*Teks Sumber*
Kita telah mengetahui bahwa Allah satu-satunya
pemberi rizki. Rizki sifatnya umum, yaitu segala sesuatu yang dimiliki hamba,
baik berupa makanan dan selain itu. Dengan kehendak-Nya, kita bisa merasakan
berbagai nikmat rizki, makan, harta dan lainnya. Namun mengapa sebagian orang
sulit menyadari sehingga hatinya pun bergantung pada selain Allah. Lihatlah di masyarakat
kita bagaimana sebagian orang mengharap-harap agar warungnya laris dengan
memasang berbagai penglaris. Agar bisnis komputernya berjalan mulus, ia datang
ke dukun dan minta wangsit, yaitu apa yang mesti ia lakukan untuk memperlancar
bisnisnya dan mendatangkan banyak konsumen. Semuanya ini bisa terjadi karena
kurang menyadari akan pentingnya aqidah dan tauhid, terurama karena tidak
merenungkan dengan baik nama Allah “Ar Rozzaq” (Maha Pemberi Rizki).

*Item yang Diberikan*
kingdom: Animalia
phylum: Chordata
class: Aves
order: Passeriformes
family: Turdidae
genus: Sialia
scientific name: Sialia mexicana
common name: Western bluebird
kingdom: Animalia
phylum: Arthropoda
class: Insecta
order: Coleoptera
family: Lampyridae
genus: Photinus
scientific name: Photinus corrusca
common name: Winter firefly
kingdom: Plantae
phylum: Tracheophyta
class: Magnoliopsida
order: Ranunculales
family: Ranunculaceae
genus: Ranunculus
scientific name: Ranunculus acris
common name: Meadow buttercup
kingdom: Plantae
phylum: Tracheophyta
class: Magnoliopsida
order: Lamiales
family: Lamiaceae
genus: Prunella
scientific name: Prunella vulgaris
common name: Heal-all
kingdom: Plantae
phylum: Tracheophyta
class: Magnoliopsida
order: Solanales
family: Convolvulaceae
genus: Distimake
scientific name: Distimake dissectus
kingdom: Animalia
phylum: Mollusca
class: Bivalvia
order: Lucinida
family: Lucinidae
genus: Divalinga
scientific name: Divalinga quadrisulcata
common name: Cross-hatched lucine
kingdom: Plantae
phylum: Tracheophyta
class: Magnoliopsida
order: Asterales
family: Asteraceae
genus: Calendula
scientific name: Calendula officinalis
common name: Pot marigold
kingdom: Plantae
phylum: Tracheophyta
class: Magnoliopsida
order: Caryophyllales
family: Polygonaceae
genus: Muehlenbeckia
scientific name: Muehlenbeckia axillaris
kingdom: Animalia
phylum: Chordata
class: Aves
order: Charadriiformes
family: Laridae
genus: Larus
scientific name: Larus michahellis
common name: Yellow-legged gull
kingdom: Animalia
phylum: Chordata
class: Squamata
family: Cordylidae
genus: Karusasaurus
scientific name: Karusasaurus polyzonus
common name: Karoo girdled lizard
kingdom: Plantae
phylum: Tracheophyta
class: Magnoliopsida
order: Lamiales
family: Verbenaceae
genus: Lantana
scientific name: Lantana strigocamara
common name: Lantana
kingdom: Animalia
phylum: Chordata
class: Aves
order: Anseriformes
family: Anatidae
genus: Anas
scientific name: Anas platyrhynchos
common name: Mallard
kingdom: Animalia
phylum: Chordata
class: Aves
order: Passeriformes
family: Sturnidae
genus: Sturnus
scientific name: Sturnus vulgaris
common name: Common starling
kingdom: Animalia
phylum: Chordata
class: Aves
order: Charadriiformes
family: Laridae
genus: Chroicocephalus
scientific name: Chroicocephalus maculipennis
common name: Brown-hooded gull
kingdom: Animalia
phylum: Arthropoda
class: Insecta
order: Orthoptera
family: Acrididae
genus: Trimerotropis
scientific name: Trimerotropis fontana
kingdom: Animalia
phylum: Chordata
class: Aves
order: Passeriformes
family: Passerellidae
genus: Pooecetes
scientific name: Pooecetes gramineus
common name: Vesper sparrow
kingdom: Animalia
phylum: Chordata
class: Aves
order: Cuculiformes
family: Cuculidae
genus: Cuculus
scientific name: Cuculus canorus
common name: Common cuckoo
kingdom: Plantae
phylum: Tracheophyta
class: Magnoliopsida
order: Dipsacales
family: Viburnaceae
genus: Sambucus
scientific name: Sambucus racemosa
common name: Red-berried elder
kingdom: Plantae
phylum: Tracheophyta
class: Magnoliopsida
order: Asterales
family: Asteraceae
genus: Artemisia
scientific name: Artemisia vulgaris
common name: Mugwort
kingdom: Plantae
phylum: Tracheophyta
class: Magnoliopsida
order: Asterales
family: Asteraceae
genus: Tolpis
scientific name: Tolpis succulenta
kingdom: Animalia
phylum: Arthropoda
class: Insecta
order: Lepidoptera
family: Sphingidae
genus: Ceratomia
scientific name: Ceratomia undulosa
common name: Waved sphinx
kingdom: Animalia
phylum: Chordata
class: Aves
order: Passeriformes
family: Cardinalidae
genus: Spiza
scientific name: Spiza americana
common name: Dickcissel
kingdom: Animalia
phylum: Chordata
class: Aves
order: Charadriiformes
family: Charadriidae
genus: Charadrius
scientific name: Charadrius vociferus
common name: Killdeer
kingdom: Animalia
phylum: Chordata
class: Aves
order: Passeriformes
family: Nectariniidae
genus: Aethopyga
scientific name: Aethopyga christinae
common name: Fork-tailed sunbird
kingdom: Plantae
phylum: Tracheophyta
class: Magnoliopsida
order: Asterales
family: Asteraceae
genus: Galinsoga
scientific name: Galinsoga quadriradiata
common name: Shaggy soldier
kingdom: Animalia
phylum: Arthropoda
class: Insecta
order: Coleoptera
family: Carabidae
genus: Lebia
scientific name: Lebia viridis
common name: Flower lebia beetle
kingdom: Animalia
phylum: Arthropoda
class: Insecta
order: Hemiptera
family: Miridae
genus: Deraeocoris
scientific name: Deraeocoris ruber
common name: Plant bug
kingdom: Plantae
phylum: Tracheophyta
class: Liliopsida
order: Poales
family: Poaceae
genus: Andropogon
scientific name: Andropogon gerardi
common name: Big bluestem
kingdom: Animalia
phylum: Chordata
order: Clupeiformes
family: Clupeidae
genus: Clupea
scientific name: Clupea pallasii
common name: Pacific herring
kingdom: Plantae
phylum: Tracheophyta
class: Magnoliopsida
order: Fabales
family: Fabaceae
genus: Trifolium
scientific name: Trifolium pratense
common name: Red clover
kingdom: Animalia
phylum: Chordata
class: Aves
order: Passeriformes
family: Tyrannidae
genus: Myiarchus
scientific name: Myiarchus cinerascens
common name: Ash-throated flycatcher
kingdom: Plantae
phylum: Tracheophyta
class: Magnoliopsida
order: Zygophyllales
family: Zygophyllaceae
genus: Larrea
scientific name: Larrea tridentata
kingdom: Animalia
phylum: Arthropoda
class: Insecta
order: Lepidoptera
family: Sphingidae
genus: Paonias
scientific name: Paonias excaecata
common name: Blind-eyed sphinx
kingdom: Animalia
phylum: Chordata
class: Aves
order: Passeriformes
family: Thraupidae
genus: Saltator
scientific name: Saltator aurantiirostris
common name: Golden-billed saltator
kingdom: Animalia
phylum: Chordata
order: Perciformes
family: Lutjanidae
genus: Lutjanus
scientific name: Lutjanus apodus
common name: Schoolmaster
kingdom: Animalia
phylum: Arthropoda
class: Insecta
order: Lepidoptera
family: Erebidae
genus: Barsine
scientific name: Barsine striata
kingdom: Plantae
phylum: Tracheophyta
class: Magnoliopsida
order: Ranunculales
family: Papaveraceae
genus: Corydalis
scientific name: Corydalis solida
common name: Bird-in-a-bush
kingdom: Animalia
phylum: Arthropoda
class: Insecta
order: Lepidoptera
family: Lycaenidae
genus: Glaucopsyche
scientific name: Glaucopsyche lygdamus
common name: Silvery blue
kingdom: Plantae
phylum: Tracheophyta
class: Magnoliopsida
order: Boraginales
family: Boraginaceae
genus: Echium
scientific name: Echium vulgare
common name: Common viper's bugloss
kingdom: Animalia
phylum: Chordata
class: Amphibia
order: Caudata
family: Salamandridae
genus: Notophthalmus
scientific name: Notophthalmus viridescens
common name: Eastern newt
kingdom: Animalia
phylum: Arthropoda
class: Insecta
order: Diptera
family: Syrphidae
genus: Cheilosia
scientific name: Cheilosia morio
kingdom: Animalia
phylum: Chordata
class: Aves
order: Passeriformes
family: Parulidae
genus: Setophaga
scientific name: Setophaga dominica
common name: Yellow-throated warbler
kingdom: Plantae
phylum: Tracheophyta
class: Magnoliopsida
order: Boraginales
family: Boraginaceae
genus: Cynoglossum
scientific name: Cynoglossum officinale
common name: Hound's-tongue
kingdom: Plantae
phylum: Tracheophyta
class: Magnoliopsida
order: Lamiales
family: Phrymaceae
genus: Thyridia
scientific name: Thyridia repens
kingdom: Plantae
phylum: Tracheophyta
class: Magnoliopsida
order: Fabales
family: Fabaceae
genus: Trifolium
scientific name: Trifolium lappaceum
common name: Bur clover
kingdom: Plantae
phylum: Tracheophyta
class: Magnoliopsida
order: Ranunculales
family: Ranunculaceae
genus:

*Instruksi 1*
Jawab pertanyaan berikut berdasarkan teks tentang rizki:
(a) Siapa satu-satunya pemberi rizki?
(b) Apa yang dipasang sebagian orang agar warungnya laris?
(c) Ke mana orang itu pergi agar bisnis komputernya berjalan mulus?
*Instruksi 2*
Tentukan apakah setiap pernyataan di bawah ini sesuai dengan teks tentang rizki. Jawab ya atau tidak, lalu kutip kata-kata teks yang menentukannya.
(a) Rizki hanya berupa makanan.
(b) Nama "Ar Rozzaq" berarti Maha Pemberi Rizki.
(c) Wangsit yang diminta berisi apa yang harus dilakukan untuk memperlancar bisnis.
*Instruksi 3*
Tulis lanjutan teks tentang rizki, dimulai setelah kalimat terakhirnya.

*Hasil Tugas 1*
(a) Allah.
(b) Berbagai penglaris.
(c) Ke dukun, untuk meminta wangsit.

*Hasil Tugas 2*
(a) Tidak: "Rizki sifatnya umum, yaitu segala sesuatu yang dimiliki hamba, baik berupa makanan dan selain itu."
(b) Ya: "nama Allah “Ar Rozzaq” (Maha Pemberi Rizki)"
(c) Ya: "yaitu apa yang mesti ia lakukan untuk memperlancar bisnisnya dan mendatangkan banyak konsumen"

*Hasil Tugas 3*
Allah Satu-Satunya Pemberi Rizki
Sesungguhnya Allah adalah satu-satunya pemberi
rizki, tidak ada sekutu bagi-Nya dalam hal itu. Karena Allah Ta’ala berfirman,
“Hai manusia, ingatlah akan nikmat Allah kepadamu.
Adakah Pencipta selain Allah yang dapat memberikan rezki kepada kamu dari
langit dan bumi?” (QS. Fathir: 3)
“Katakanlah: “Siapakah yang memberi rezeki kepadamu
dari langit dan dari bumi?” Katakanlah: “Allah.” (QS. Saba’: 24)
Tidak ada yang berserikat dengan Allah dalam memberi
rizki. Oleh karena itu, tidak pantas Allah disekutukan dalam ibadah, tidak
pantas Allah disembah dan diduakan dengan selain. Dalam lanjutan surat Fathir,
Allah Ta’ala berfirman,
“Tidak ada ilah (sesembahan) yang berhak disembah
selain Allah; maka mengapakah engkau bisa berpaling (dari perintah beribadah
kepada Allah semata)?” (QS. Fathir: 3)
Selain Allah sama sekali tidak dapat memberi rizki.
Allah Ta’ala berfirman,
“Dan mereka menyembah selain Allah, sesuatu yang
tidak dapat memberikan rezki kepada mereka sedikitpun dari langit dan bumi, dan
tidak berkuasa (sedikit juapun).” (QS. An Nahl: 73)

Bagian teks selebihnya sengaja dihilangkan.